[Working data Boundary: Start]

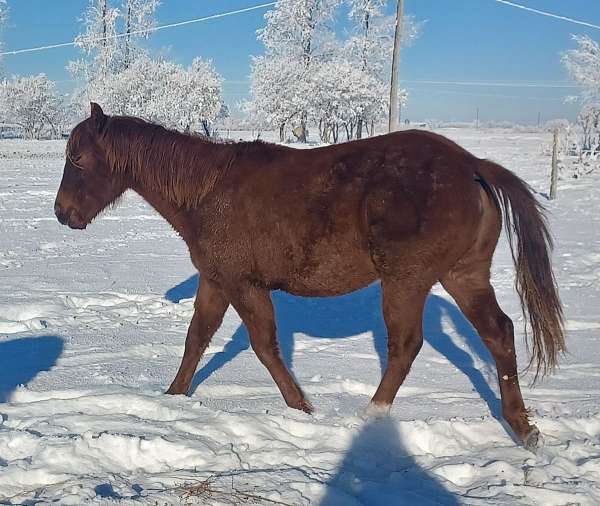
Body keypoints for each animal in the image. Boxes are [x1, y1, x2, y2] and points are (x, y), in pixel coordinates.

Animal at [54, 103, 564, 450]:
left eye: (77, 158)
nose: (62, 214)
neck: (208, 191)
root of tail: (472, 165)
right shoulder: (216, 281)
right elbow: (196, 338)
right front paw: (173, 397)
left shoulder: (244, 286)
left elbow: (264, 345)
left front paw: (302, 408)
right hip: (464, 276)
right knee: (499, 333)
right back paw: (522, 428)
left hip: (406, 281)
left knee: (405, 346)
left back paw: (373, 414)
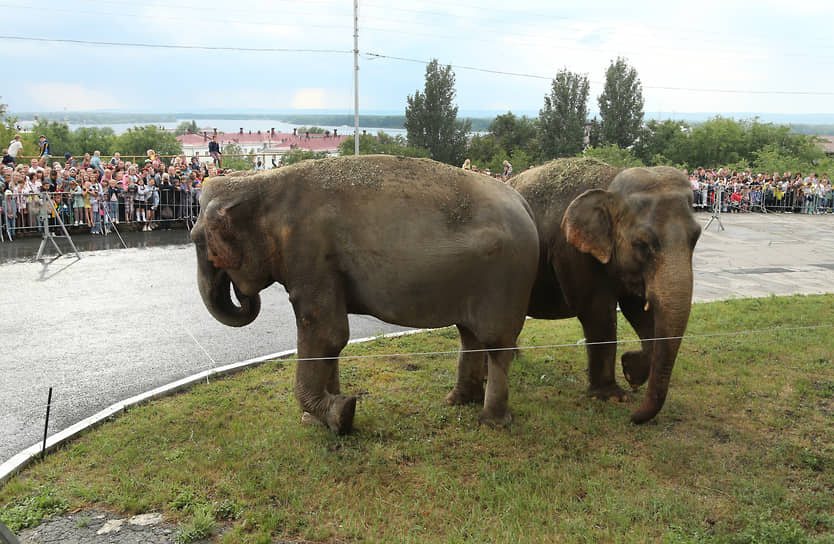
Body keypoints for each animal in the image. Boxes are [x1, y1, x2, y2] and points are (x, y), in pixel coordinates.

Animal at [190, 154, 540, 434]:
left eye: (198, 241)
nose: (242, 293)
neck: (263, 184)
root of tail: (522, 201)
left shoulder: (311, 253)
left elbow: (326, 333)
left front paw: (343, 415)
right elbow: (329, 341)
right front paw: (321, 416)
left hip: (504, 279)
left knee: (497, 344)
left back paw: (491, 421)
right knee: (470, 336)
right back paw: (457, 400)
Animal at [510, 158, 700, 424]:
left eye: (696, 238)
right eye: (642, 244)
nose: (632, 417)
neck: (610, 181)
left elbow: (638, 310)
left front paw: (631, 371)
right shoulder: (572, 251)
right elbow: (598, 313)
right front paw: (612, 397)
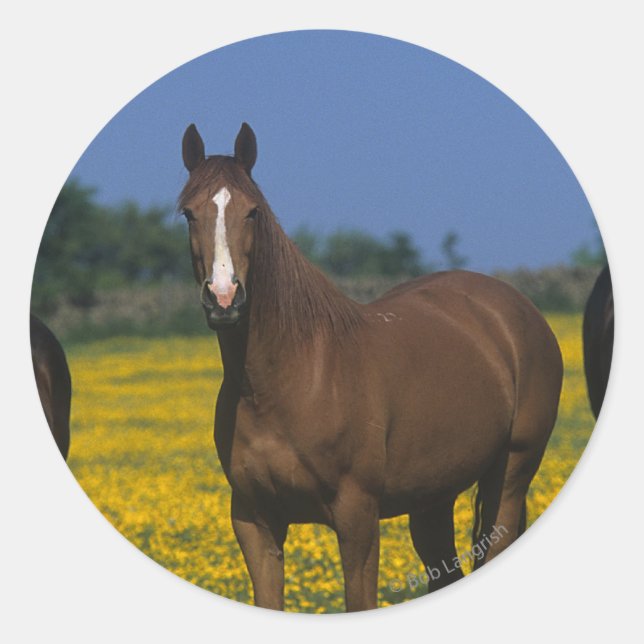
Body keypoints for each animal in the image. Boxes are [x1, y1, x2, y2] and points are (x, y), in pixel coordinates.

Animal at [179, 123, 563, 611]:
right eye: (188, 214)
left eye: (252, 212)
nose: (224, 298)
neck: (287, 381)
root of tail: (516, 309)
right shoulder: (255, 522)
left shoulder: (357, 518)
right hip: (433, 498)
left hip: (510, 475)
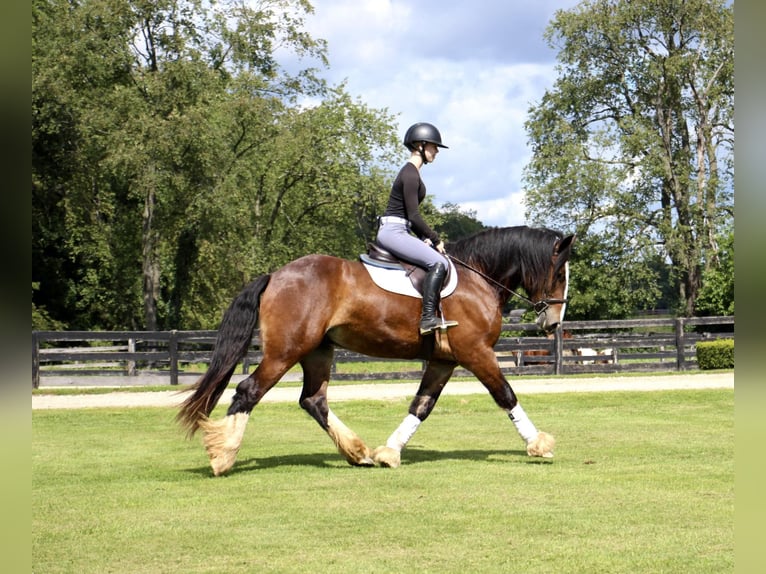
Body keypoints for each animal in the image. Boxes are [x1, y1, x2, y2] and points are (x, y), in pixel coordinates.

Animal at [180, 226, 576, 476]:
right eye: (559, 274)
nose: (553, 323)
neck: (477, 277)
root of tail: (276, 275)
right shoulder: (476, 352)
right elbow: (505, 395)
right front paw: (538, 444)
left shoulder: (444, 361)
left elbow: (421, 406)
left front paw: (389, 452)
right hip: (286, 351)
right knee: (249, 391)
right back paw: (222, 458)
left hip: (318, 351)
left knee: (314, 400)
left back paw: (358, 453)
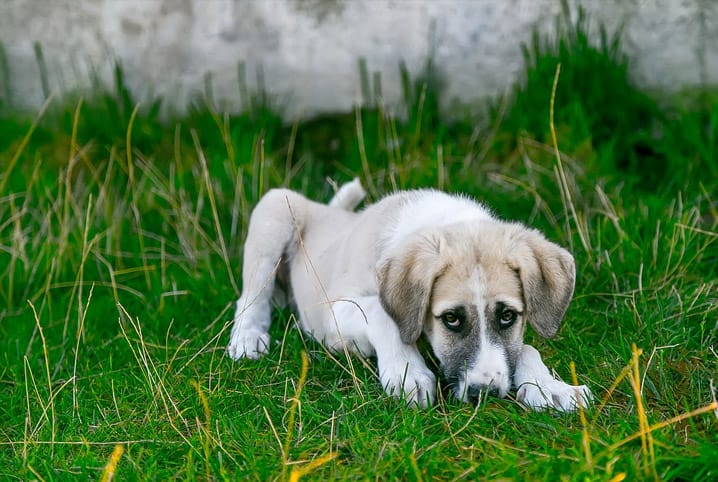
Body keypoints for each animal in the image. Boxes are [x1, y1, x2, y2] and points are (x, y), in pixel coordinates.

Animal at [228, 181, 592, 410]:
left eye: (507, 316)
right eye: (451, 319)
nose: (484, 393)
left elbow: (526, 347)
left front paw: (550, 387)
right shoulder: (335, 312)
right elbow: (382, 315)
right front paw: (407, 372)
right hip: (276, 208)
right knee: (250, 295)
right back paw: (248, 337)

[Working data Boundary: End]

• [Task description]
Would you copy, word for word, only the lines above from the one containing "left front paw: (631, 371)" through the one containing "right hip: (433, 498)", both included, and please leave out the pictures?

• [Solution for this exercise]
left front paw: (631, 371)
right shoulder: (572, 251)
right elbow: (598, 313)
right front paw: (612, 397)
Body keypoints for each animal in the image. Boxes are [x1, y1, x2, y2] and points are (x, y), in pixel coordinates.

Animal at [179, 123, 563, 611]:
right eye: (188, 214)
left eye: (252, 212)
nose: (224, 298)
neck: (287, 381)
root of tail: (516, 309)
right shoulder: (255, 522)
left shoulder: (357, 518)
right hip: (433, 498)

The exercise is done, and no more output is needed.